White House : Dzhokhar Tsarnaev won't be tried as 'enemy combatant'

White House press secretary Jay Carney said Monday that Boston bombing suspect Dzhokhar Tsarnaev will not be treated as an "enemy combatant."

The White House announcement comes after some Republicans lawmakers called over the weekend for Tsarnaev, who remains hospitalized with gunshot wounds, to be tried as an enemy combatant.

"He will not be treated as an enemy combatant," Carney said. "We will prosecute this terrorist through a civilian system of justice. Under U.S. law, United States citizens cannot be tried in military commissions. It is important to remember since 9/11, we have used the federal court system to convict and incarcerate hundreds of terrorists."

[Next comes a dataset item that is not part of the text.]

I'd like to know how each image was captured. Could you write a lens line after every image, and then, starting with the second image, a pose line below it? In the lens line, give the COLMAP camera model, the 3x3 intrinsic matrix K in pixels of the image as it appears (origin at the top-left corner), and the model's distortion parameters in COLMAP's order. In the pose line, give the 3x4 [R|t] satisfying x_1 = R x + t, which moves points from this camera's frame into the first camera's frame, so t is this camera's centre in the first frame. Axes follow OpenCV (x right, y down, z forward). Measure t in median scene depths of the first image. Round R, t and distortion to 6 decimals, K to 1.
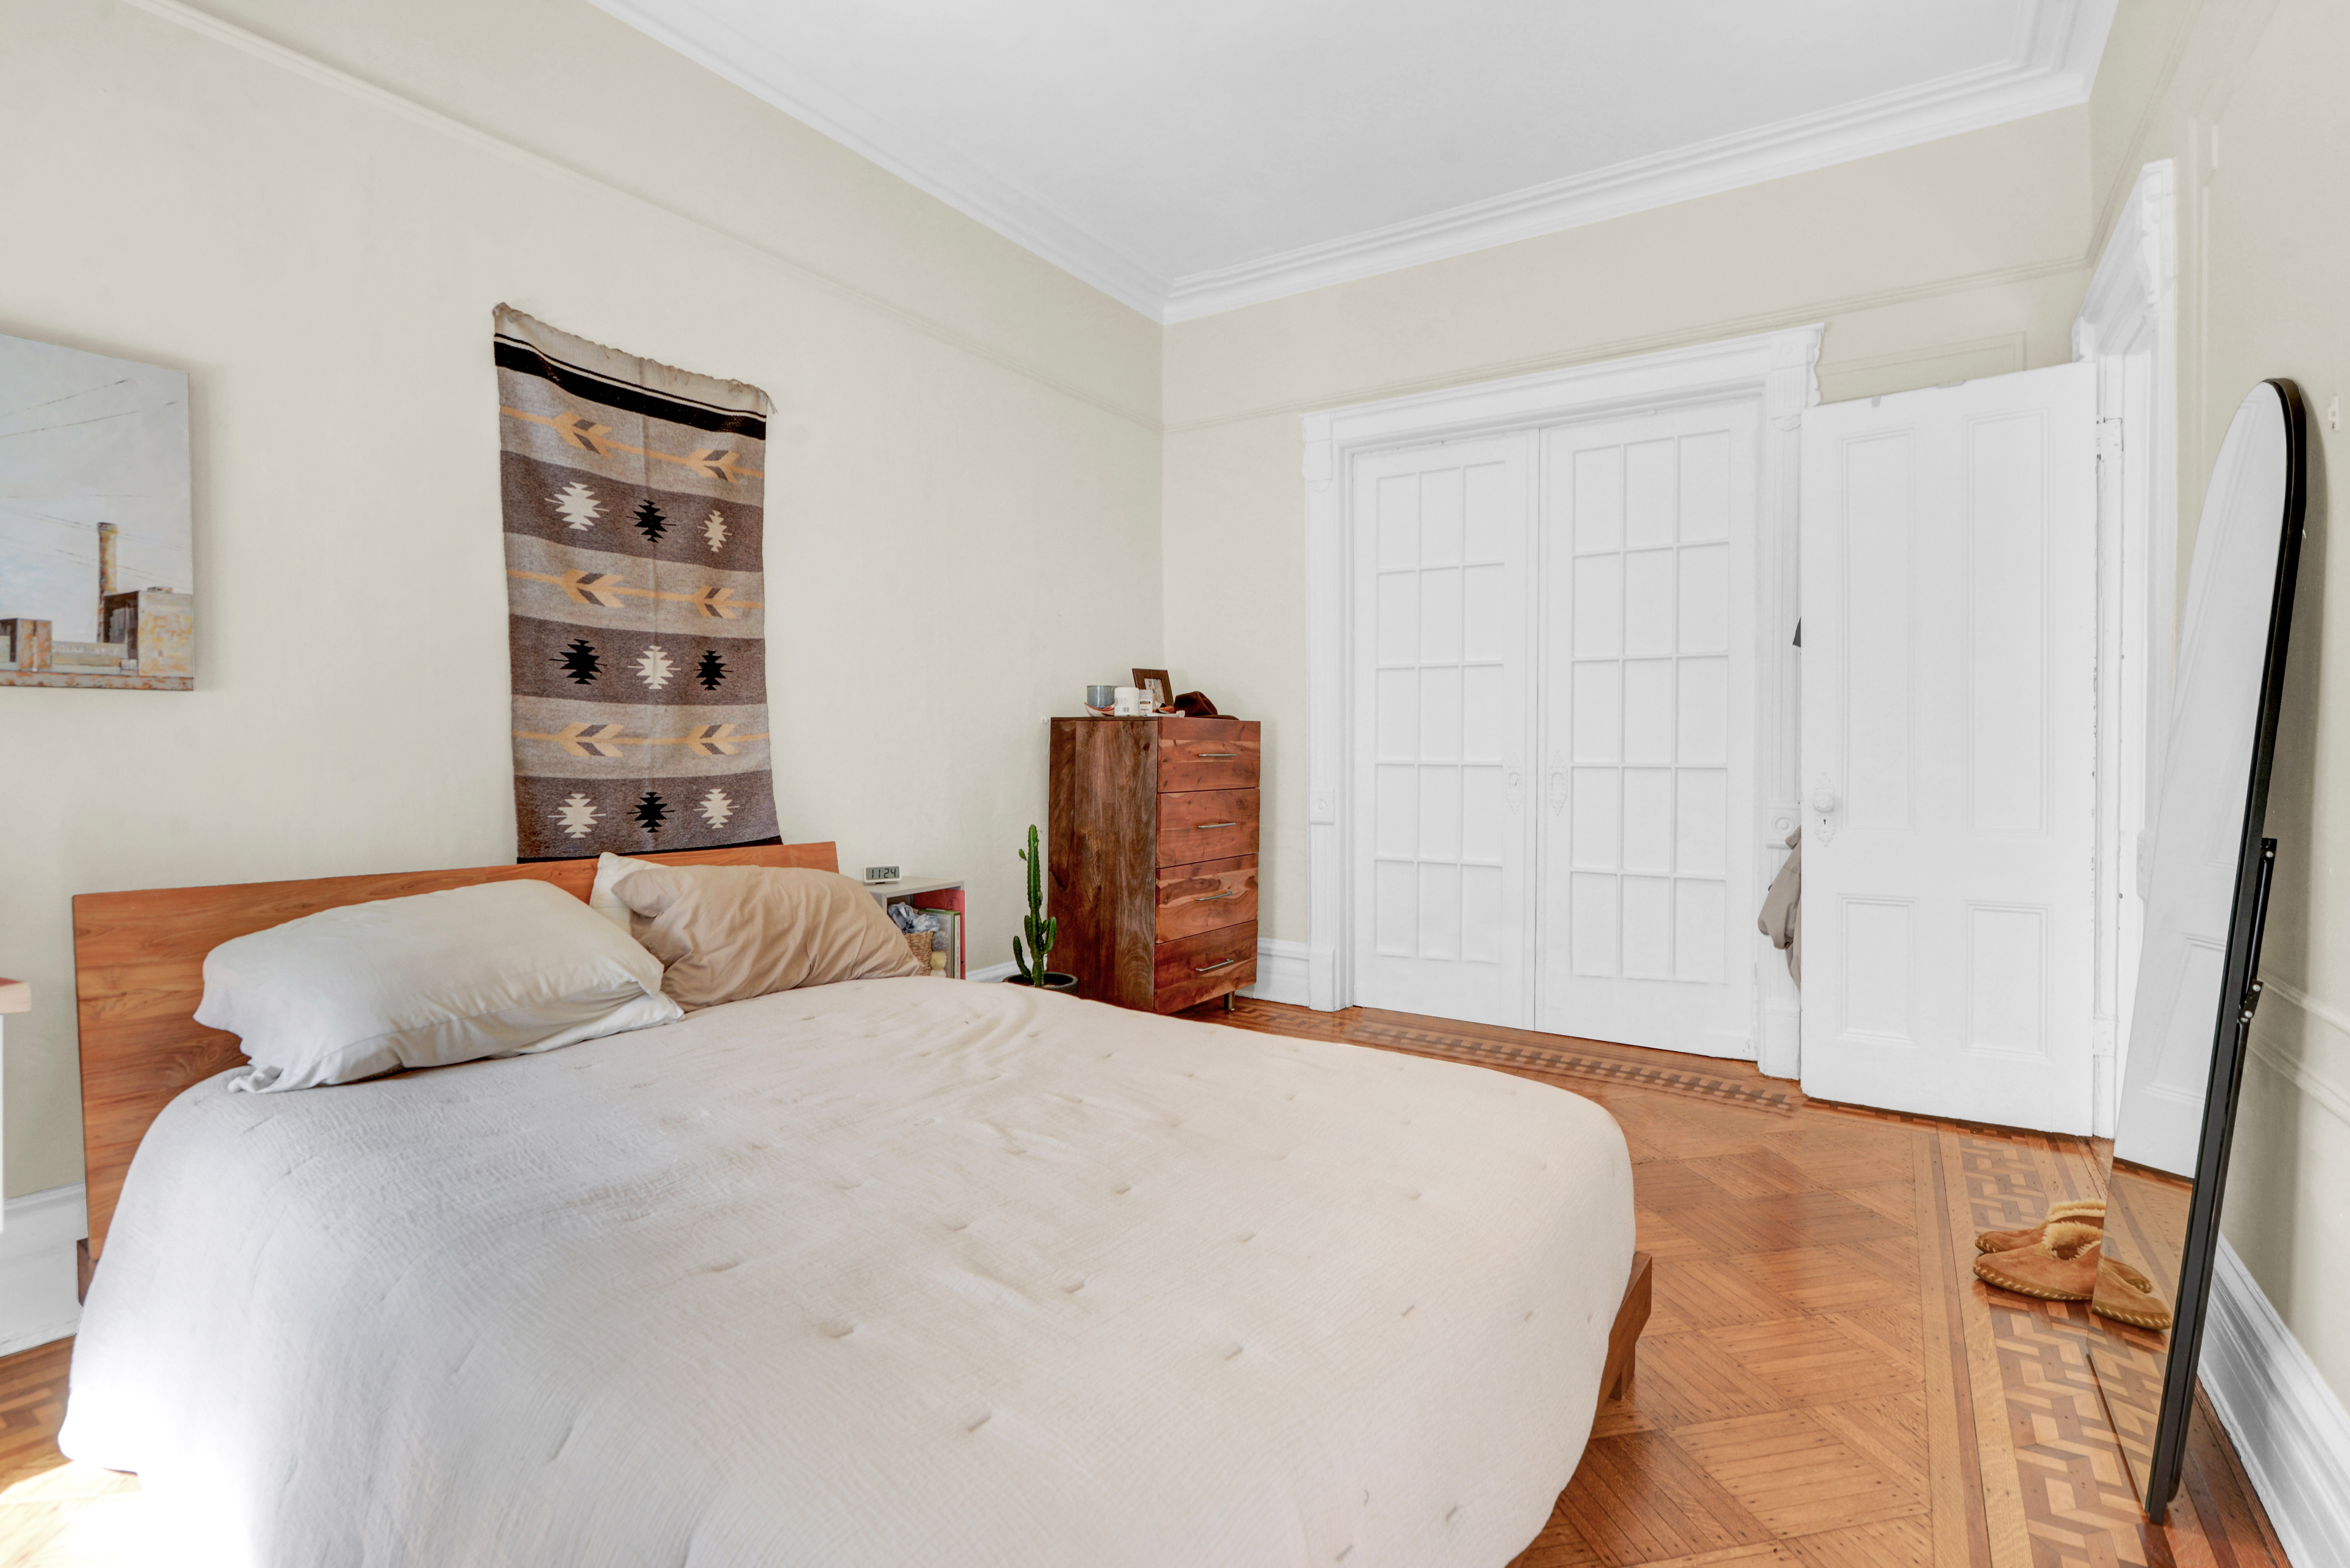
lens RADIAL K [[1099.6, 0, 1173.8], [0, 1099.6, 752.8], [0, 0, 1]] dist [-0.000642, -0.000080]
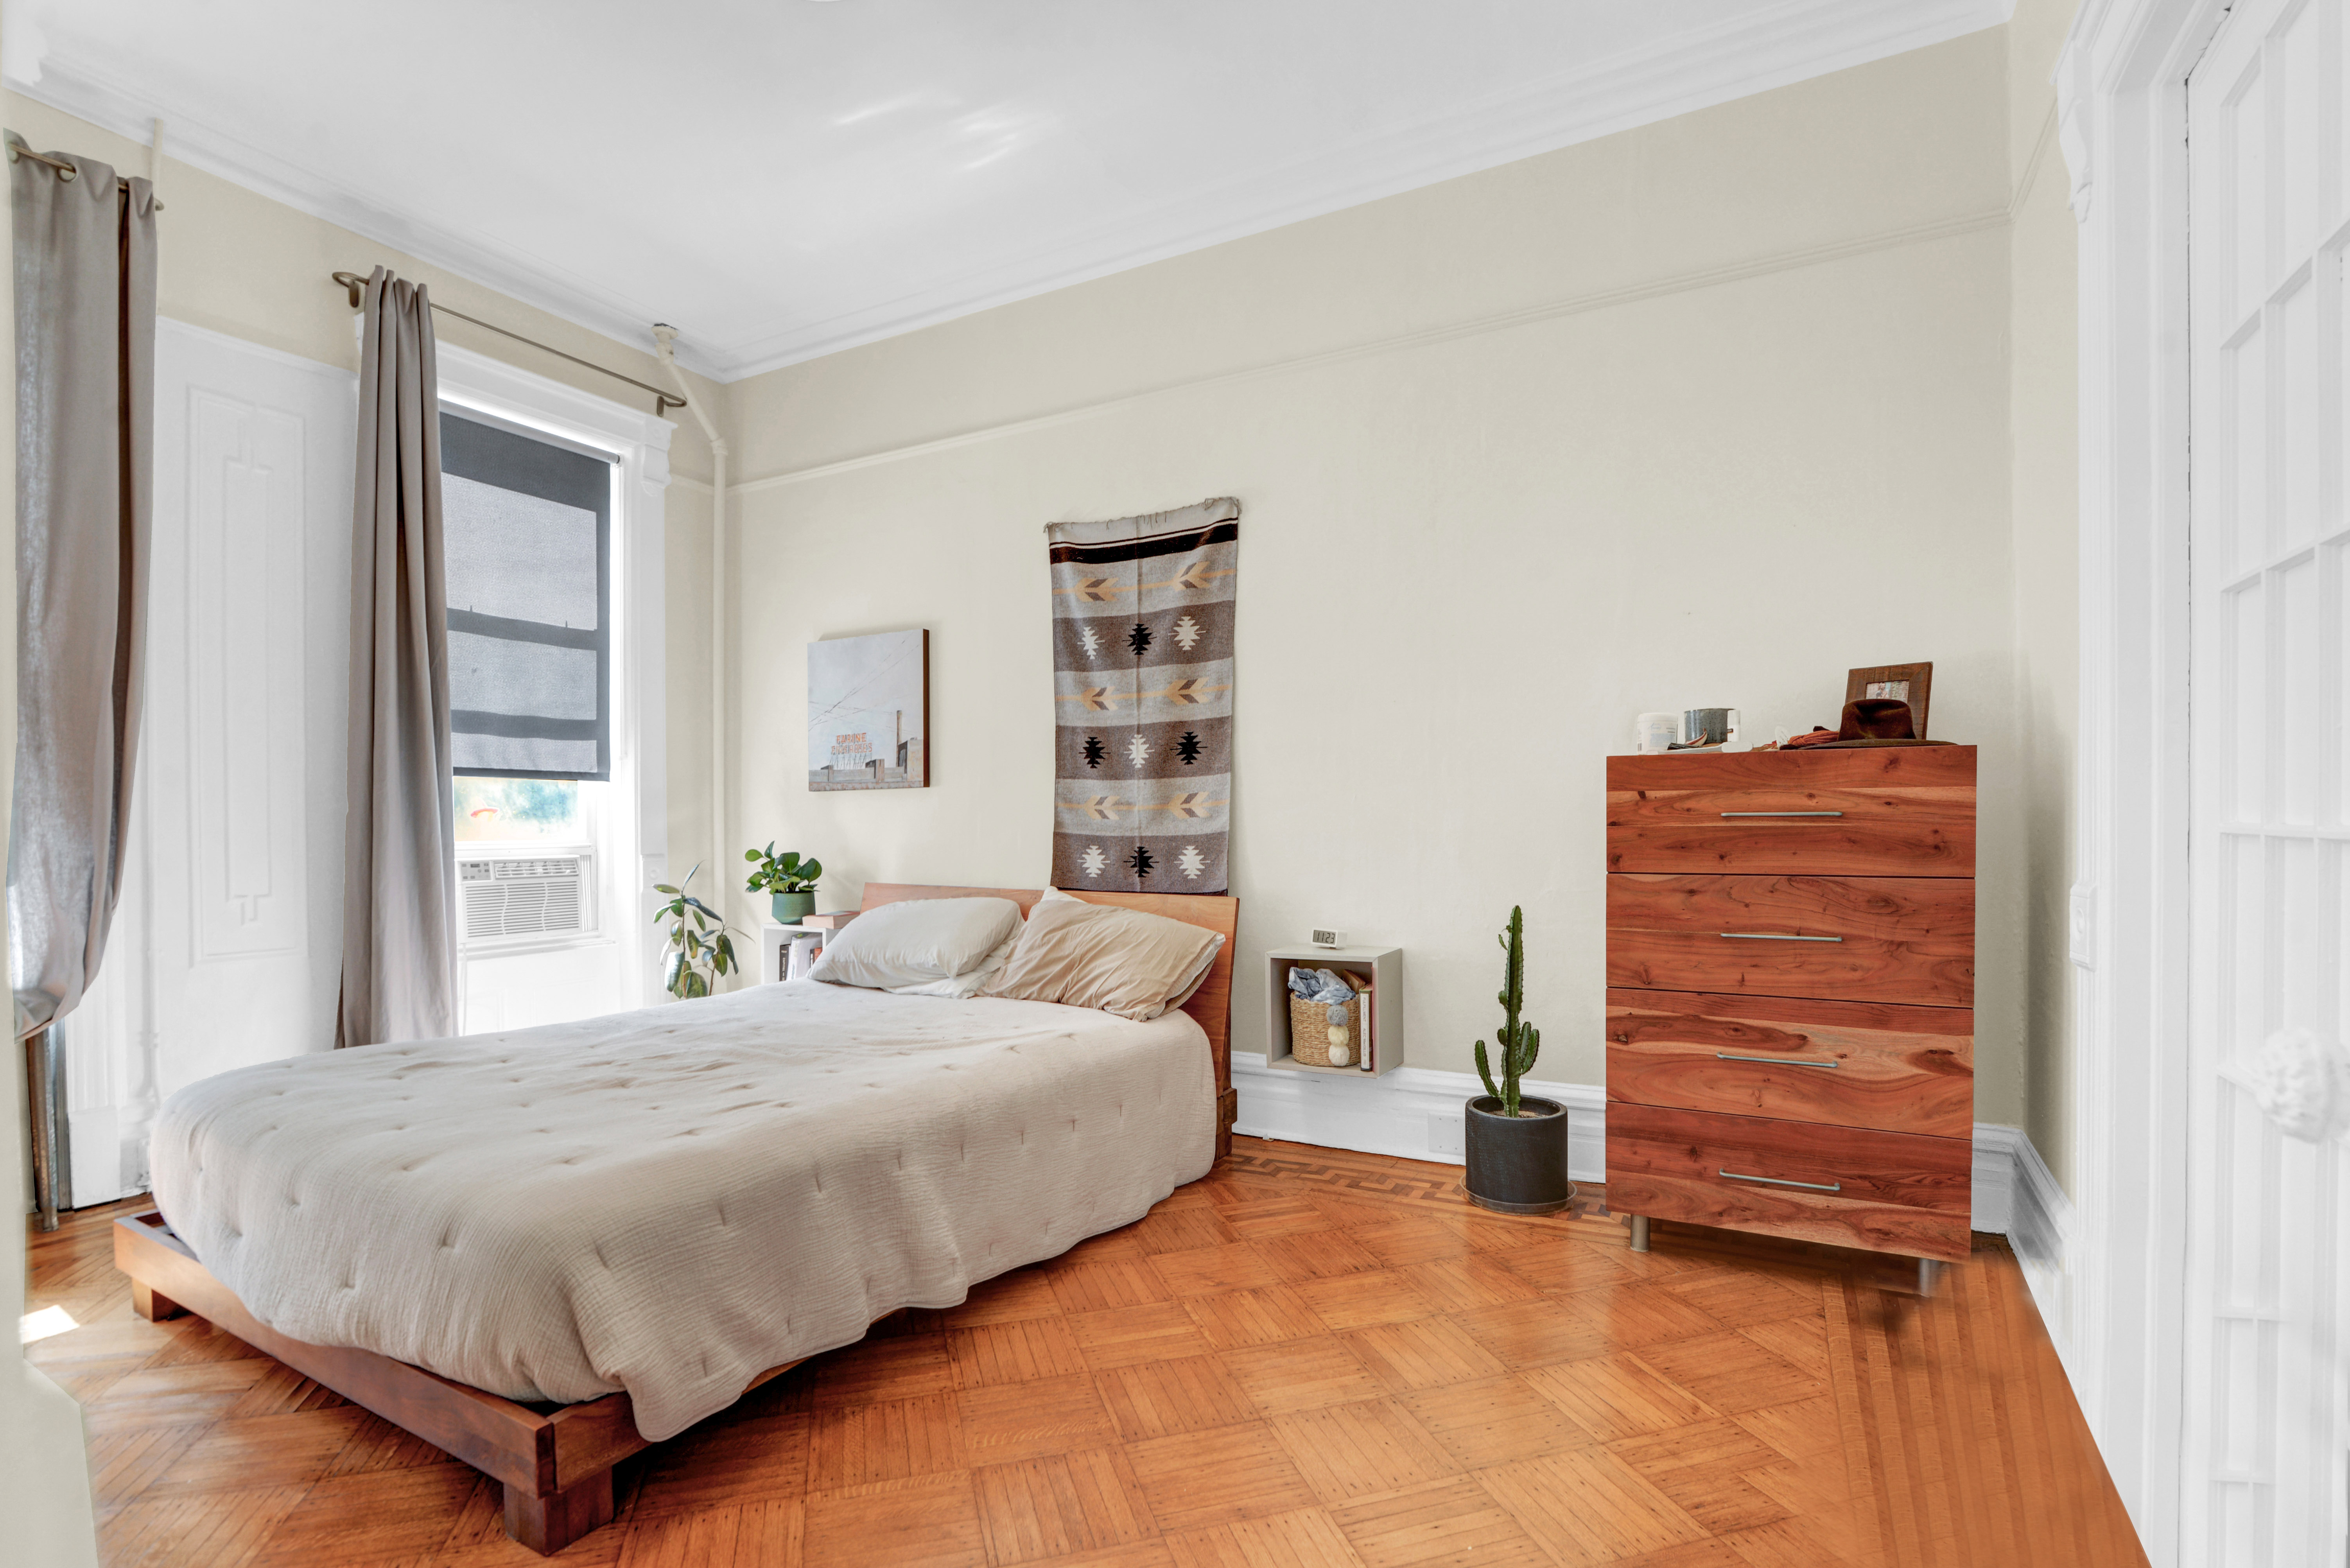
lens RADIAL K [[1130.3, 0, 1176.2], [0, 1130.3, 826.2], [0, 0, 1]] dist [0.000675, 0.000067]
pose [[0.089220, 0.003385, -0.996006, 0.855945], [0.004651, 0.999982, 0.003815, 0.006290], [0.996001, -0.004973, 0.089203, 0.911647]]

Sen. Lindsey Graham, R-S.C., argued on CNN Sunday that Tsarnaev, who was born in Kyrgyzstan and is a naturalized U.S. citizen, should be held as an enemy combatant for interrogation purposes. That would allow authorities to take their time gleaning information from him. Graham agreed that Tsarnaev, 19, is not eligible to be tried by a military commission because he was not caught on a foreign battlefield.

"Most Americans want to find out what he knew, who he associated with, does he know about terrorist organizations within or without the country that are trying to hurt us?" Graham said. "Does he know about a future attack?"

Carney noted that the federal courts have been used as the venues for the prosecution of Faisal Shahzad, the Pakistani-American citizen in the failed May 2010 Times Square car bombing, and of Umar Farouk Abdulmutallab, the Nigerian man known as the "underwear bomber" who tried to blow up a Detroit-bound flight on Christmas Day 2009.

He added, "The system has repeatedly proven it can successfully handle the threat we continue to face."

Carney said that the president's entire national security team was in agreement that Tsarnaev's prosecution belongs in the civilian courts.